Tuesday, June 19, 2012

Now you're just work that I used to make: 1998-2000

I won't tell you how many slides I have from all my years at art school, but it's in the hundreds. I spent a whole day attempting to digitize 80 of them so that I could use the images of my past work for the talk I gave at the Gardiner Museum in Toronto (it went well btw!). Digitizing slides is a slow process- especially when you need them to be 300 dpi and fairly high res.  It didn't take too long for me to realize that the slides were pretty bad considering what I am currently used to with my amazing professional photographer that I get in the studio once a year to make my work look accurate, with no big glare from the glossy glaze, and with the lovely faded backdrop.  I guess I've been spoiled.

So, needless to say I dug around the studio to find a bit of work to re-photograph a few weeks ago when we were photographing for the Kindred Show.  This is the work I liked enough to want to keep and not sell, or break, or store in my parent's shed.  Even though I took my first ceramics course at college in '93, I really didn't apply to be in an art program full-time until '96 (I still took ceramics courses in those years though).  By the time I got into my 3rd year at Emily Carr I'd been throwing on the wheel for 5 years. 

 Looking back, I can see that this work laid a lot of the groundwork for my current work- but with some pretty obvious differences.  I used to combine more handbuilding components with wheel-thrown bodies.  I liked these puffy and textured handle along with the enclosed wheel-thrown forms with a cut out lid for a teapot.  I was also really into these casserole dishes where the shapes were really organic with the challenge being to create a lid that had a sense of volume but that also fit an oddly shaped casserole base.  One thing is clear though -I liked pattern, simple shapes and masking out glaze designs.  I've always been a fan of glazing and I think it's apparent from what you see here.
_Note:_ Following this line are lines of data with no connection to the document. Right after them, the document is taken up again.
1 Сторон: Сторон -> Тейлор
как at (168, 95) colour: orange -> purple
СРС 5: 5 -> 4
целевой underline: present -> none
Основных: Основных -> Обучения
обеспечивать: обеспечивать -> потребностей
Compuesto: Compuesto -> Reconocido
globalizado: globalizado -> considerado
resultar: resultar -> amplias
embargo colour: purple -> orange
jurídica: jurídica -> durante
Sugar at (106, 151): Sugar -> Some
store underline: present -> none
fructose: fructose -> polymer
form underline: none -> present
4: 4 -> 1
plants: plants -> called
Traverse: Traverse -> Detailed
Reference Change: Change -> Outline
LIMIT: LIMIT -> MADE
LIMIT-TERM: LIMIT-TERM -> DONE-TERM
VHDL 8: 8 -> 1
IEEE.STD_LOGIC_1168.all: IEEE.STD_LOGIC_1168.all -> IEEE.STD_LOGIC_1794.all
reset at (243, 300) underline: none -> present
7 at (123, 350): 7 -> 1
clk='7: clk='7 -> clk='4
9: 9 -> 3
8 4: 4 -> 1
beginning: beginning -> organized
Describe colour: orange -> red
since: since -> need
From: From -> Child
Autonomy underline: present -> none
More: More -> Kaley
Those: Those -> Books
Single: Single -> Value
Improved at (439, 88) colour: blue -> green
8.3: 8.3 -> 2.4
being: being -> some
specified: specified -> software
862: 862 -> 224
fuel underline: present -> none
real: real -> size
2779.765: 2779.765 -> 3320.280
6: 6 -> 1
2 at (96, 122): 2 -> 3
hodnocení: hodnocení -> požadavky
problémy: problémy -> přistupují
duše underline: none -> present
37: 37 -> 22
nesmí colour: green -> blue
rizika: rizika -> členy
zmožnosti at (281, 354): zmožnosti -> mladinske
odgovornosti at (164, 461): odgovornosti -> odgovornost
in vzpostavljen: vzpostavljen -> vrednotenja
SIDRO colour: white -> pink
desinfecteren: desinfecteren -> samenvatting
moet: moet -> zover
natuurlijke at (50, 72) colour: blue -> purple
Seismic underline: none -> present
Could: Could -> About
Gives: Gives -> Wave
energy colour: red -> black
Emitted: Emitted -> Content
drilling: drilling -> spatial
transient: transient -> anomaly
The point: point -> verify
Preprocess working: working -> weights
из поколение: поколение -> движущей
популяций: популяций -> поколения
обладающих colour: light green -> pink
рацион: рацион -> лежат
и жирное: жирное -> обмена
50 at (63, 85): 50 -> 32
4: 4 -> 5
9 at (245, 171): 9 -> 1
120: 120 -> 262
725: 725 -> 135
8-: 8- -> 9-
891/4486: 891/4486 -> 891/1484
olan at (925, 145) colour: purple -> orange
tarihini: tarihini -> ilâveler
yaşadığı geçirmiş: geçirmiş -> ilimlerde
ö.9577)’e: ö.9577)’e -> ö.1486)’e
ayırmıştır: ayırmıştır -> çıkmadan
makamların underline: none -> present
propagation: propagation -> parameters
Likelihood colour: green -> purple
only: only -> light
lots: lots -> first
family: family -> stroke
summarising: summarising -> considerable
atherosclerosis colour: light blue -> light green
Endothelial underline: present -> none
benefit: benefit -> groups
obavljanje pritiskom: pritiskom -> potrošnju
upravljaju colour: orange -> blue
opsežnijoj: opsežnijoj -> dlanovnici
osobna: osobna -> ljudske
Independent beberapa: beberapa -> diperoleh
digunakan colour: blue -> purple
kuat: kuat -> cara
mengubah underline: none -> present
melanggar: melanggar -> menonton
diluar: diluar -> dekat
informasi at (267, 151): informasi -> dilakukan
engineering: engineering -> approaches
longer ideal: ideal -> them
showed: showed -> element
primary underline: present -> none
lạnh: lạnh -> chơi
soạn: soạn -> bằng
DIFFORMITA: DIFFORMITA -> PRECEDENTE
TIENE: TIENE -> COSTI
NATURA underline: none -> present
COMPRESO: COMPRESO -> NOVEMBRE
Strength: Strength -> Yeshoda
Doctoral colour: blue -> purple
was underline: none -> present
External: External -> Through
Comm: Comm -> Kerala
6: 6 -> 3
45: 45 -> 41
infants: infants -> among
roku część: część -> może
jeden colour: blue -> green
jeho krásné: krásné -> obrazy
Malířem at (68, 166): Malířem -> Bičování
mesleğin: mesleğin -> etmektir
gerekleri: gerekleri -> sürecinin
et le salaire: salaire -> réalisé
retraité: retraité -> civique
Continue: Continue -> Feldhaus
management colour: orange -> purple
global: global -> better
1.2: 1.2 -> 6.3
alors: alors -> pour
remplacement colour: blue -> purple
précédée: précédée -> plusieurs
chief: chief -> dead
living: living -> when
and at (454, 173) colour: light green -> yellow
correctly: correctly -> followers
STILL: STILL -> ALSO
This work was mostly cone 9 oxidation- I had transitioned from a really dark clay body with cone 10 reduction sometime between 2nd and 3rd year, wisely realizing the likelihood of me having access to a gas kiln after school was over would be slim. 

I'll post some images  of work from my last year at Emily Carr in 2 installments in the weeks coming up.  I kept thinking about this Gotye song when I thought about this work.  When I look at work that I used to make, I sometimes feel like I broke up with it along the way, where as maybe it's more that I let go of some ideas in favour of new ones.  The interesting thing about being an artist for this many years is that ideas circulate around and sometimes I come full circle back to what I had been working on so long ago.